Jason Hartline offers a more direct, albeit potentially controversial, solution: ban all pricing algorithms except for the favored ‘no-swap-regret’ algorithms. He believes this is practically achievable, citing work from his 2024 paper that proposes methods to verify an algorithm’s ‘no-swap-regret’ property without scrutinizing its source code.
Hartline argues that scenarios like the one described by Roth aren’t true algorithmic collusion because collusion, by definition, is a ‘two-way thing.’ It requires that a single player could choose not to collude. In his view, the nonresponsive strategy doesn’t inherently collude; it merely exploits the predictable behavior of another algorithm.

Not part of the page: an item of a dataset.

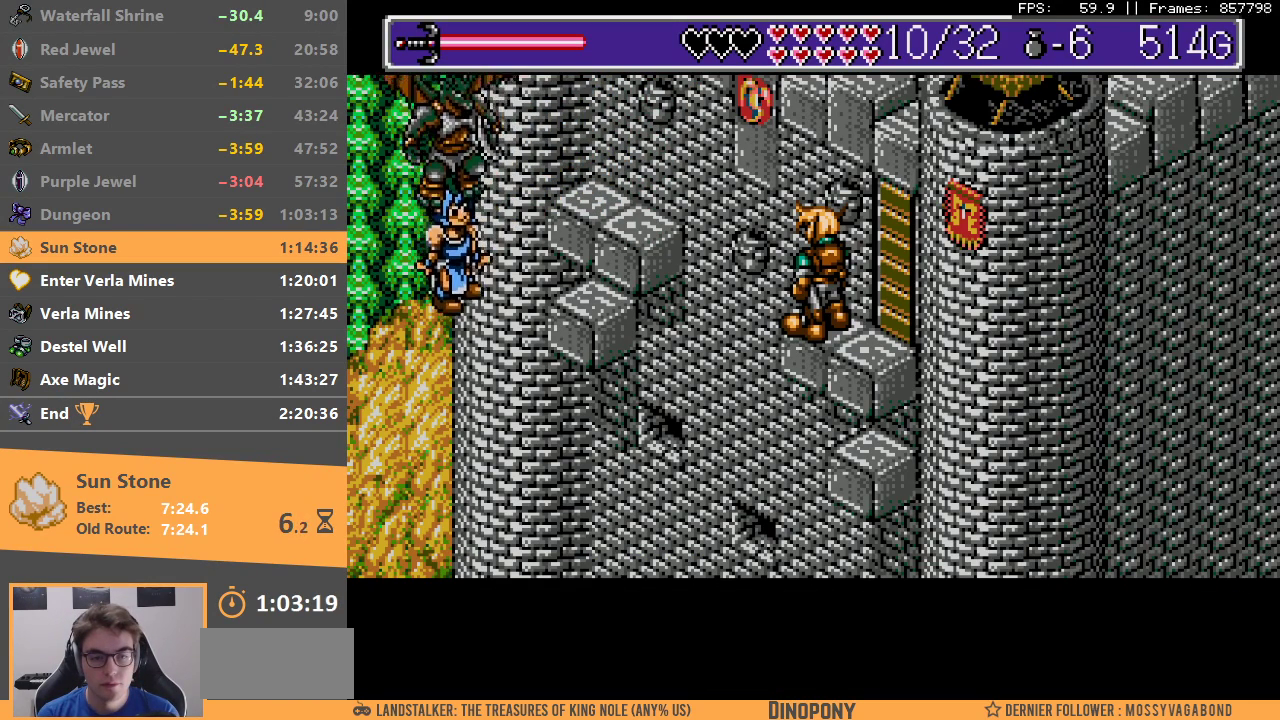
{"buttons": [], "events": [[100, "B", "up"], [183, "B", "down"], [283, "B", "up"], [400, "B", "down"], [500, "B", "up"]]}
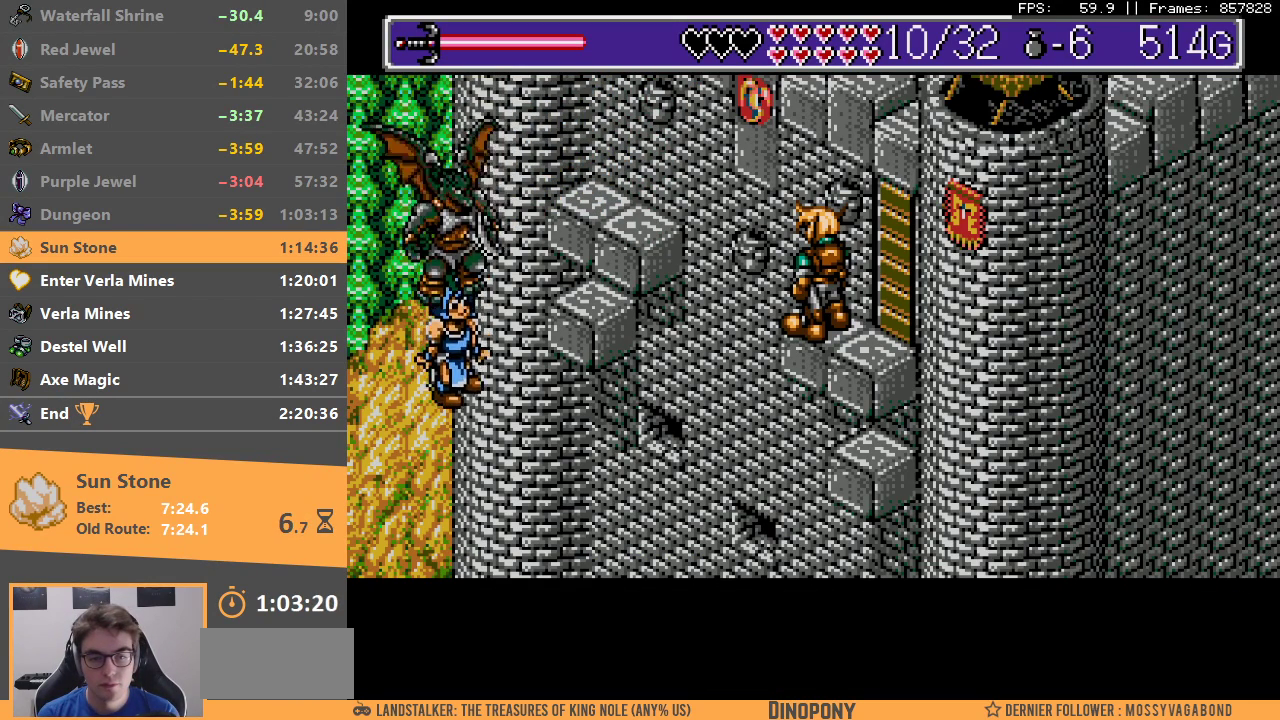
{"buttons": ["B"], "events": [[50, "B", "down"], [167, "B", "up"], [250, "B", "down"], [367, "B", "up"], [450, "B", "down"]]}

The Road Ahead: Uncharted Territory in Algorithmic Pricing
Regardless of the proposed solutions, the new research undeniably opens a complex discussion about the subtle ways algorithmic pricing can harm consumers. As economist Mallesh Pai of Rice University notes, "We still don’t understand nearly as much as we want. It’s an important question for our time." The challenge lies in developing regulatory frameworks that can adapt to the evolving sophistication of algorithms and ensure fair competition in the digital marketplace, even when the ‘conspirators’ are lines of code and the ‘threats’ are mathematical probabilities.
The original version of this story was published by Quanta Magazine, an editorially independent publication of the Simons Foundation. This rephrased article aims to make these complex ideas accessible and engaging for a wider audience.